*What to work on*. A single figure is required: the number of lines in the data below that hold the word "string".

*Dataset records*.
↓

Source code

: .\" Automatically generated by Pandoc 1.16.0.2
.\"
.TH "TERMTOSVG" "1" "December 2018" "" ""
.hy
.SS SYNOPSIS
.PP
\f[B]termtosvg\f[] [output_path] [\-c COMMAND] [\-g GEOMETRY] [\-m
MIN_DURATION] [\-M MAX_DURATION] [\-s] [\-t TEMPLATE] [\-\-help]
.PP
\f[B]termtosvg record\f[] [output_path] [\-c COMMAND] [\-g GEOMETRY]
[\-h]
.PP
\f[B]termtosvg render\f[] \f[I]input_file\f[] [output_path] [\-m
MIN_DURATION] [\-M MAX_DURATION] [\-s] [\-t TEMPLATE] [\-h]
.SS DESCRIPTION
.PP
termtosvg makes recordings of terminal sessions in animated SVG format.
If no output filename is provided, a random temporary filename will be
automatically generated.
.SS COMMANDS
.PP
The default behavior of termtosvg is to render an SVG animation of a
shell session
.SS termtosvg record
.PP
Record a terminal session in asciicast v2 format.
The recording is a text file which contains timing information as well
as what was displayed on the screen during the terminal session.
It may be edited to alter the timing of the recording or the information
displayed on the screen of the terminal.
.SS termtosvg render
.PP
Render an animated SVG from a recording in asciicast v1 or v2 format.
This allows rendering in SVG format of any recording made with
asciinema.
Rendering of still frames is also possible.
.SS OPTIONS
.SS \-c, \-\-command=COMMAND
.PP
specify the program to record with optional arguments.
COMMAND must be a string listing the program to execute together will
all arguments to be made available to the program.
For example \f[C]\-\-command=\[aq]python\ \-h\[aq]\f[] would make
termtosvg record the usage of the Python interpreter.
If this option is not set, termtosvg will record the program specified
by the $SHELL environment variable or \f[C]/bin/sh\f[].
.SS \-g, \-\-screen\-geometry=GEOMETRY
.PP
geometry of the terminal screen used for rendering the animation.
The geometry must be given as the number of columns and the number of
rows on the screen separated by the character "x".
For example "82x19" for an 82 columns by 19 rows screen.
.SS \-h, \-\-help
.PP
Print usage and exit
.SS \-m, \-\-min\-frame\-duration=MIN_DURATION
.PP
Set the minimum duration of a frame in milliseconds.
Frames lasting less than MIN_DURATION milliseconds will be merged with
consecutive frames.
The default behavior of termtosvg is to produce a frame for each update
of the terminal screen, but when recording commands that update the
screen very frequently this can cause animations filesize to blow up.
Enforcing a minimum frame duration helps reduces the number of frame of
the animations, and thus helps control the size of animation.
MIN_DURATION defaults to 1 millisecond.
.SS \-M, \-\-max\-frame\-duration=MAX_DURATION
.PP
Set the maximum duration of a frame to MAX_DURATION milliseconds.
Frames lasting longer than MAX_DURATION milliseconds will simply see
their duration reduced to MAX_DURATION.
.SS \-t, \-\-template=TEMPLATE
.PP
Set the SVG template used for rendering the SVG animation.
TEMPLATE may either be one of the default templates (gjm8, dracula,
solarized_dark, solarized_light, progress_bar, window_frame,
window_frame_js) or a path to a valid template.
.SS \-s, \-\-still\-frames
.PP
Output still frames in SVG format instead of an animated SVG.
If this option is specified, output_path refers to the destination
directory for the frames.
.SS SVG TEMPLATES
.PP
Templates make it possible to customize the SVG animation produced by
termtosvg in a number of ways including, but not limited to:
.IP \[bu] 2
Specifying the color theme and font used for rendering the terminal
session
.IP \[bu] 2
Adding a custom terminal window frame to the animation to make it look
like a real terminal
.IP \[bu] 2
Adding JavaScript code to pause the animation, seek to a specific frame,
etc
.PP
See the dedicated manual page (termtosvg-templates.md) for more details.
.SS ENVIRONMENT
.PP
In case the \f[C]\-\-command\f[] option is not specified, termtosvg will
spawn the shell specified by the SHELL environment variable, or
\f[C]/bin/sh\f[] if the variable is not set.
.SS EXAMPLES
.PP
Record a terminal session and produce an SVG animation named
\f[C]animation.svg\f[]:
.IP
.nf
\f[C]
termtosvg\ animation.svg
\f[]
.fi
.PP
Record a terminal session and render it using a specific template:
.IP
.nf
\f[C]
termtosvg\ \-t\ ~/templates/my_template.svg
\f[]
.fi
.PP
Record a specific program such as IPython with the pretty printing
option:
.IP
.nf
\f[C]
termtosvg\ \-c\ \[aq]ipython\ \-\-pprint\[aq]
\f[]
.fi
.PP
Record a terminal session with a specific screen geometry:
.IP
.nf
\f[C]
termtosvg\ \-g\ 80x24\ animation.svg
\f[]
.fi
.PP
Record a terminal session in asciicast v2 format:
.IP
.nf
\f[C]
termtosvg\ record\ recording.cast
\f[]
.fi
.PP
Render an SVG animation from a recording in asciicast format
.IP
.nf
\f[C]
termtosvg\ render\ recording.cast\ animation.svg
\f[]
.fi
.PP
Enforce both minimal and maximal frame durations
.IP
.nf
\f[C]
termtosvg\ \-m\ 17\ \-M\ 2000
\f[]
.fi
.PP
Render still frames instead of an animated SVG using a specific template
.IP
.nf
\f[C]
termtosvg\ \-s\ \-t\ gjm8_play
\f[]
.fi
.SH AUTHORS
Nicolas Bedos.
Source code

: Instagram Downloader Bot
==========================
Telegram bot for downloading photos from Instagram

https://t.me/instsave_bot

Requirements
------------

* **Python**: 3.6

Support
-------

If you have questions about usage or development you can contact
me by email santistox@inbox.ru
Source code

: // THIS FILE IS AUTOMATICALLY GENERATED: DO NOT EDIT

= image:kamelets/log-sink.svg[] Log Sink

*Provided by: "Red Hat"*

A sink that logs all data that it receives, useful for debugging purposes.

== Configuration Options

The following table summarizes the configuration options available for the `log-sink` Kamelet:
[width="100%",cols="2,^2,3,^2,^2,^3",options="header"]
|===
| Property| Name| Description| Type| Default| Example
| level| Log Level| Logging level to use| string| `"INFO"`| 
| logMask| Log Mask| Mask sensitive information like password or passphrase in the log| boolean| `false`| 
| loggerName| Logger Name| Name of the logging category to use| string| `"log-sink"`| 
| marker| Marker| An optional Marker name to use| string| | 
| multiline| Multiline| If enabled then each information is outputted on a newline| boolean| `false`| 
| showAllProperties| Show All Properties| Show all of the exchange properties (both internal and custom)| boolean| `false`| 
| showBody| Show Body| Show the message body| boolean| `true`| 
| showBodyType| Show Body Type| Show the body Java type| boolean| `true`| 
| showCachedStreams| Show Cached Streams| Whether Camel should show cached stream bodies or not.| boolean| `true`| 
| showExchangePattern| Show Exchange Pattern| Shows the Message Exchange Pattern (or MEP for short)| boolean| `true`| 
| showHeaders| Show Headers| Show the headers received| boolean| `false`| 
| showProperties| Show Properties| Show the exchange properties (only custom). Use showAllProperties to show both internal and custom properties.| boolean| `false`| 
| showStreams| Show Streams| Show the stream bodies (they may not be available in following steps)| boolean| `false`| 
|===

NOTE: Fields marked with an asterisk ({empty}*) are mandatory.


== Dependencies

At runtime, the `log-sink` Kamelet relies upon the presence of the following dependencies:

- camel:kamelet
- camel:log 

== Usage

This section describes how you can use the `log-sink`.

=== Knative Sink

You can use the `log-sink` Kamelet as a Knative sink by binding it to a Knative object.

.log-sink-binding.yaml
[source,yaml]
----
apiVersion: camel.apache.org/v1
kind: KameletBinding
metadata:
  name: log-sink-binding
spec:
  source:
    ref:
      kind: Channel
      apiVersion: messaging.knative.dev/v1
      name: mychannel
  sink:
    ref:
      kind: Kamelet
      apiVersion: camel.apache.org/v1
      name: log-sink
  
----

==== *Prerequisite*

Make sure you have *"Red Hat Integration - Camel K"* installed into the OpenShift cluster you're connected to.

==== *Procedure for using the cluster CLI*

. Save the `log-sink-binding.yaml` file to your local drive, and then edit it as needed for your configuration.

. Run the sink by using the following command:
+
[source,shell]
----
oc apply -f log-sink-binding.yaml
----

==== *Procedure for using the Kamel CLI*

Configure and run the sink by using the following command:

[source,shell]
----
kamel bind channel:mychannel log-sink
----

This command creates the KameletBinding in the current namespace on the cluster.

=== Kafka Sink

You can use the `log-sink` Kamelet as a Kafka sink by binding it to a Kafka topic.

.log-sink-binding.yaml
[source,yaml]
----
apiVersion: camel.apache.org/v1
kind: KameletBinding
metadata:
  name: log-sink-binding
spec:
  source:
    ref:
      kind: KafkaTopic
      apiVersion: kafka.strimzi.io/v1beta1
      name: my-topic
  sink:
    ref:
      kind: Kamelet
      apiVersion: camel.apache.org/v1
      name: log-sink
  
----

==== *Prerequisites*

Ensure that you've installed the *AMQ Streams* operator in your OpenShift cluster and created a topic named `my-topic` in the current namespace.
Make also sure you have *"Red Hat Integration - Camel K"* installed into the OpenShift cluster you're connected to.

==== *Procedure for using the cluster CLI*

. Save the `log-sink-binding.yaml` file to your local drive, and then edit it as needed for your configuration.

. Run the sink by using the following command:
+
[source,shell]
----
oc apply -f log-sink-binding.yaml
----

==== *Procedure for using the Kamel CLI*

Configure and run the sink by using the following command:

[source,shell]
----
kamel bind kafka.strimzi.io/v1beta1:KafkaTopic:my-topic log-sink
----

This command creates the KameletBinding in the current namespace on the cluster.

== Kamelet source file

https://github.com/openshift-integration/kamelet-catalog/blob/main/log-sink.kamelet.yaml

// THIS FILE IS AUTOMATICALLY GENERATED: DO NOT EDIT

↑

*Output*. 4